Un maire qui s’est rendu coupable de harcèlement moral peut-il être condamné sur ses deniers personnels à indemniser les victimes bien que la commune ait déjà été condamnée à réparer leur préjudice ?
Sur plainte de deux cadres de la collectivité, un maire (commune de plus de 10 000 habitants) est définitivement condamné au pénal à dix mois d’emprisonnement avec sursis et 5 000 euros d’amende.
La Cour de cassation annule en revanche la condamnation civile du maire à verser 150 000 euros de dommages-intérêts aux plaignants, faute pour les juges d’appel d’avoir expressément retenu à son encontre l’existence d’une faute personnelle détachable du service. En effet les juridictions judiciaires ne peuvent retenir la responsabilité civile personnelle d’un élu ou d’un agent que s’ils ont expressément caractérisé à son encontre une telle faute. A défaut, elles doivent inviter les parties civiles à mieux se pourvoir devant les juridictions administratives.
La cour d’appel de renvoi confirme la responsabilité personnelle du maire estimant qu’il a bien commis une faute personnelle et le condamne à verser près de 50 000 euros à chacun des deux agents. L’élu objecte que le juge judiciaire ne pouvait le condamner à un tel montant alors que la commune a déjà été condamnée par le juge administratif à verser aux agents 10 000 euros. L’argument est écarté par la Cour de cassation :
En d’autres termes le juge judiciaire n’est pas liée par l’évaluation du préjudice par le juge administratif. L’occasion de rappeler que la caractérisation par le juge d’une faute personnelle détachable du service ouvre droit aux victimes un droit d’option leur permettant d’actionner la responsabilité de la collectivité et/ou celle de l’élu (ou de l’agent). En tout état de cause la collectivité est fondée à se retourner contre l’élu fautif pour lui demander le remboursement des sommes versées aux victimes.
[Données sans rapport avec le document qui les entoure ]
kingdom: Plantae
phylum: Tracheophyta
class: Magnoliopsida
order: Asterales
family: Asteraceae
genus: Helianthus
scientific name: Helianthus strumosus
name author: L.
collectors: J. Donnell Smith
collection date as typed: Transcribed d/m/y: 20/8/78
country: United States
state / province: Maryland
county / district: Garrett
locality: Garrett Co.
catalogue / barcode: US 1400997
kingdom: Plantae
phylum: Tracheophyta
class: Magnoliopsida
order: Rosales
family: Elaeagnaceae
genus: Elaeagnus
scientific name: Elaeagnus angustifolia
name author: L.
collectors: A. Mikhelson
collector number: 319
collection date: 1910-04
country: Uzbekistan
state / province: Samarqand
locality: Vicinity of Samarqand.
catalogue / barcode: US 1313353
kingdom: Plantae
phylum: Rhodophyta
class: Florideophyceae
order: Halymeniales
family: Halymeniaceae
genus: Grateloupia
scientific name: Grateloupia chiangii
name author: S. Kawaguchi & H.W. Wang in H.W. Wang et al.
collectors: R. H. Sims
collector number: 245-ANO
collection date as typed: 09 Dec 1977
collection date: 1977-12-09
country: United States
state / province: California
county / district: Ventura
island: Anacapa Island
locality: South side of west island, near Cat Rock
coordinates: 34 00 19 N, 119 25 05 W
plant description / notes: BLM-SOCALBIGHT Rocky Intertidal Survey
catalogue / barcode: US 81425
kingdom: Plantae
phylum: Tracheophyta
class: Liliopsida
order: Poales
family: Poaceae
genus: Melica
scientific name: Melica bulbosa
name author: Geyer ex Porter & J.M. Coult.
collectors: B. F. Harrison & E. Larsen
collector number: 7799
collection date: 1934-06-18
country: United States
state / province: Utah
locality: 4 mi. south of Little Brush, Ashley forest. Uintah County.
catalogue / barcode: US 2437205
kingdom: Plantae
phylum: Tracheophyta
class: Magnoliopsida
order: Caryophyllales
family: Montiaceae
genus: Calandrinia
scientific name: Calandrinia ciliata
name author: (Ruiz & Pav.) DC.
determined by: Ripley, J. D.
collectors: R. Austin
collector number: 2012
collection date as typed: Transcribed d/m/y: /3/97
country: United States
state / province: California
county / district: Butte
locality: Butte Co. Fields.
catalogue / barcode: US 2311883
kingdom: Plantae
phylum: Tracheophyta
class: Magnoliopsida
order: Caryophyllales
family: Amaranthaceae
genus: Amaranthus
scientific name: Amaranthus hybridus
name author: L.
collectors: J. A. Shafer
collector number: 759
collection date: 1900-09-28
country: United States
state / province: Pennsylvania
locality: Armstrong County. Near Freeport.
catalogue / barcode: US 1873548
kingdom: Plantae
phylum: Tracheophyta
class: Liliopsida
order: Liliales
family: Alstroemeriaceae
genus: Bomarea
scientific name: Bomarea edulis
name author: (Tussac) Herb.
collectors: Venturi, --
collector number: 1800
En l’espèce la condamnation prononcée par les juridictions administratives au titre de la protection fonctionnelle subroge la commune dans les droits des victimes, à concurrence des indemnités octroyées en réparation des faits de harcèlement moral commis.
La Cour de de cassation approuve également les juges d’appel de la cour de renvoi d’avoir retenu et indemnisé la perte de chance de reconversion professionnelle des deux agents « mis au placard » qui avaient eu un parcours sans faute avec des notations de qualité, des responsabilités importantes et reconnues, ainsi qu’une perspective d’évolution de carrière. En effet leurs opportunités de mutation ont été obérées en raison des faits de harcèlement moral subis d’avril 2008 à octobre 2010, ce qui constitue une perte de chance de réaliser une mutation professionnelle, y compris dans une autre collectivité, qui se serait également renseignée auprès de leur collectivité d’origine.